# Remove album art - iTunes



## Howard2k (Feb 9, 2005)

So I was messing around with Album Art today (here it comes) and managed to embed multiple images to some songs.

How can I remove the spurious album art?


----------



## Howard2k (Feb 9, 2005)

Right click - Get Info - Artwork.


Too easy 


EDIT: Hmm... But that's just one song at a time..


----------



## Grunt (Jun 14, 2005)

...assuming you have a multi-button mouse, of course. 

apple+i can Get Info just as well as a right click can, though


----------



## Macaholic (Jan 7, 2003)

You can select a bunch of songs and Get Info on them all. You can then activate the artwork checkmark BUT LEAVE THE FIELD EMPTY. That will clear out ALL the artwork from those songs. You can then add the single pieces of artwork as desired.

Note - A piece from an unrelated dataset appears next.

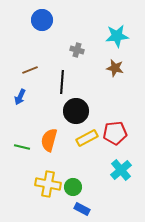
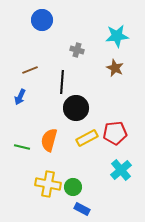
brown star: rotated 12 degrees clockwise
black circle: moved 3 px up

If you want a convenient way to add artwork to songs that have none, check out my posts in this ehMac thread:
http://www.ehmac.ca/showthread.php?t=29450


----------



## Howard2k (Feb 9, 2005)

Fantastic! Thanks.


----------



## Jacklar (Jul 23, 2005)

Dougs applescript site also has a script to remove Album Art if you choose to do so


----------



## Macaholic (Jan 7, 2003)

Jacklar said:


> Dougs applescript site also has a script to remove Album Art if you choose to do so


I believe you. There's TONS of different scripts over there. Very cool.


----------